Barackenlager genehmigen.
-Die Arbeitsämter waren verantwortlich für Durchgangslager und waren tangiert bei Arbeitsvertragsbrüchen durch Zwangsarbeiter, bei Krankheiten, Arztrechnungen
o.ä.
-Krankenhausarchive können evtl. Auskunft über erkrankte Zwangsarbeiter geben. (Psychisch kranke Zwangsarbeiter müssten entweder nach Weenen oder Osnabrück gebracht worden sein.) Allerdings sind
die Unterlagen aus Krankenhäusern häufig nicht mehr vorhanden.
-Die Bandkassen verzeichneten neu errichtete Barackenlager.
-Kirchengemeinden haben in ihren Archiven die Pastorenchroniken, die
Sterbe- bzw. Friedhofsregister und evtl. Informationen über von ihnen selbst beschäftigte Zwangsarbeiter.
-Schulchroniken können evtl. allgemeine Auskunft über die Situation von Zwangsarbeitern
geben.
-Hebekarteien oder Versichertenkarteien von Krankenkassen sind von großer Bedeutung. Bei Landarbeitern kann man sich an die Landesversicherungsanstalten wenden, wenn man Namen von Zwangsarbeitern
hat.
-Regionale Zeitungen berichten über die Einstellung gegenüber Zwangsarbeitern vor Ort. Über das Ausmaß der Zwangsarbeit gibt das statistische Mitteilungsblatt des Gau-Arbeitsamts Weser-Ems
Auskunft. (Das liegt im Staatsarchiv Bremen vor, kann aber auch aus Bibliotheken über Fernleihe bestellt werden.)
-In Arolsen sind nach Kriegsende zentral Suchlisten archiviert worden, die nach dem Ende
des Zweiten Weltkriegs im Auftrag der Alliierten erstellt wurden, um Suchaktionen nach vermissten Ausländern zu erleichtern. Das Archiv in Arolsen ist aber nicht zugänglich.
-Zeitzeugeninterviews sind
wertvoll trotz des mangelhaften Quellencharakters. Die Interviews ermöglichen auch oft einen Zugang zu Quellen und Materialien in Privatbesitz.

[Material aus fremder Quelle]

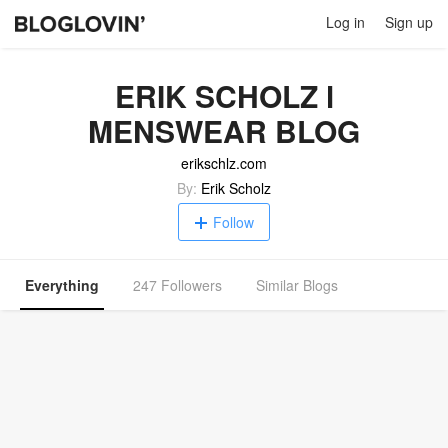
Log in
Sign up
ERIK SCHOLZ l
MENSWEAR BLOG
erikschlz.com
By:
Erik Scholz
Follow
Everything
247 Followers
Similar Blogs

Dr. Wessels wies darauf hin, dass im
Niedersächsischen Staatsarchiv in Aurich zur Zeit eine Dokumentation Widerstand und Verfolgung im Nationalsozialismus in Ostfriesland erstellt wird, zu der auch eine Zusammenstellung der erreichbaren Namen von
Zwangsarbeitern gehört. Unter bestimmten Voraussetzungen kann diese Liste auch für Ortschroniken zugänglich gemacht werden.